– Поэзия, – сказал я. – Есенин. Помнишь, у него жеребенок бежит за поездом, как символ уходящего мира?

– Точно, – согласился Роман. – В городе всё поменялось. Другой мэр, другая команда. Подряды там, другие темы – все по-другому.

Я подвинул телефон ближе к нему.

– Помнишь Сережу, моего приятеля? Стал стихи писать. И тоже без ума от Есенина.

Включил ему стихотворение про «супчик».

– Это прекрасно, – сказал Роман. – Прекрасно, когда душа рождает такие образы. Когда слушаешь и представляешь кастрюлю на плите, а в квартире нет кроме вас никого. И ты режешь картошку, она крошит лук – а каждый думает только об одном: когда? Когда?

– Понравилось? – спросил я.

– Конечно, понравилось, – улыбнулся он. – Тема такая, понятная. Я сам однажды стихотворение написал – под воздействием магии одной встречи. Это было в Сочи. И вот, я вечером иду на ужин в нашем санатории для язвенников, а навстречу она. С мамой. Я смотрю на нее и вижу, что у нее грудь – именно такая.

– Какая? – спросил я.

Он засмеялся. Знакомые чертики прыгали в глазах.

– Какая? Для поэзии.

– И для поэта, – сказал я, даже не уточняя.

– И для поэта, – подтвердил он.

– Дашь почитать? – спросил я. – Или порвал?

– В гараже спрятал, – сказал он. – Чтобы гестапо не нашло.

Супруга у него была подозрительная. Не без оснований.

– Вот я сижу, мой стол в диетической столовой, «диета номер пять» – и заходит она.

– С мамой? – уточнил я.

– С мамой. А мама такая… Контролирует каждый шаг, каждый взгляд. И каждому в ответ телеграмма: не для тебя моя розочка расцвела. И не для тебя. И уж тем более не для тебя, понял?

– А ты? – спросил я.

– А я пошел за «Ессентуками», семнадцатый номер. Прохожу мимо ее стола, а мамы нет. Отлучилась на минуту. И говорю ей: «Вы даже не думайте, что я хочу с вами познакомиться. Нет, нет и снова нет. Вам просто нужен человек, который будет вас смешить с утра до вечера, а еще лучше – с вечера до утра».

– А она?

Роман встал, спугнув кошку. Чтобы было удобнее показывать действие в лицах. Похлопал себя по плечу и изобразил удивление, сменяющееся радостью.

– А тут не она, а мама. Мама. Говорит: «Молодой человек, я в этом санатории восьмой раз, и я профессор филологии. И мне очень не нравится ваш язык, потому что вы говорите слишком быстро, а значит, скрываете ваши мысли».

Я его обожал. И его рассказы тоже. Даже забыл про чай, про арбуз. «Вот оно, настоящее искусство», – думал я.

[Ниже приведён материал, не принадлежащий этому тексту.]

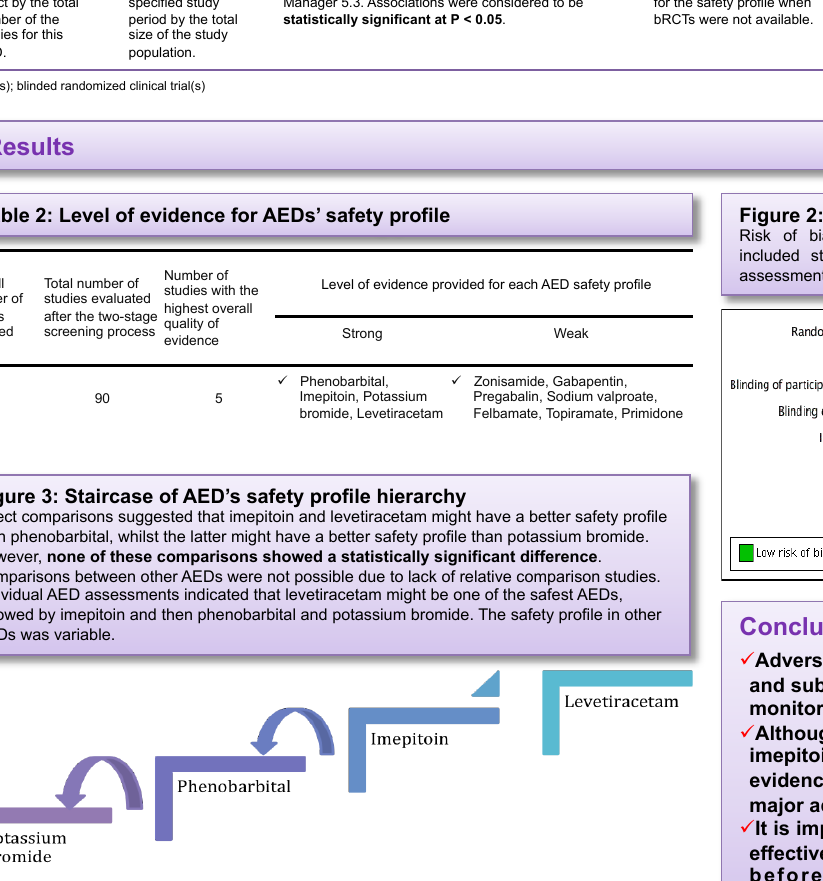
Figure 1: Criteria for evaluation of the overall quality of evidence for each study Blinded randomized clinical trials (bRCTs) with large group sizes, clear inclusion criteria and diagnostic investigations that included clinical signs and thorough test results consistent with the diagnosis of IE, describing outcomes specific for IE and low overall risk of bias were considered to provide the highest available quality of evidence.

– А дальше? Дальше-то что?

– У Леши есть удивительное качество, – сказал друг. – Он очень любит ходить по ресторанам. На халяву.

– У Леши? – не понял я.

– Леша, из налоговой. Ты его знаешь. Мы были с ним в Сочи. Я вернулся к нашему столику, говорю ему: брат, идем вечером в ресторан. Приглашаю я, но на тебе мама. Любительница литературы.

– В Сочи рестораны как-то не очень диетические, – сказал я.

– Именно! – воскликнул Роман. – Именно. Но меня просто пёрло. Пальмы, танцы, мама с Лешей кружатся под Челентано, и он ей втирает о русской и мировой литературе. А мама говорит ему: «Я здесь восьмой раз. И впервые с дочкой. Сочи город соблазнов, поэтому за ней нужен глаз да глаз». Восьмой раз, представляешь? И она изображает полицию нравов.

– Сюжет, – сказал я. – А дочка?

– А дочке двадцать пять. И муж дома, в Белоруссии. И ей скучно. С мамой скучно, с мужем скучно. И тут я, веселый и ненавязчивый.

– Сюжет, – повторил я.

– Мы ездили в горы, – сообщил Роман. – Вернулись. Мама пошла на процедуры. Она мне пишет: зайди. Я зашел, она стоит в комбинезоне на голое тело – и надо только потянуть вниз молнию.

– Потянул? – спросил я.

Он улыбнулся. Довольный, что обманул.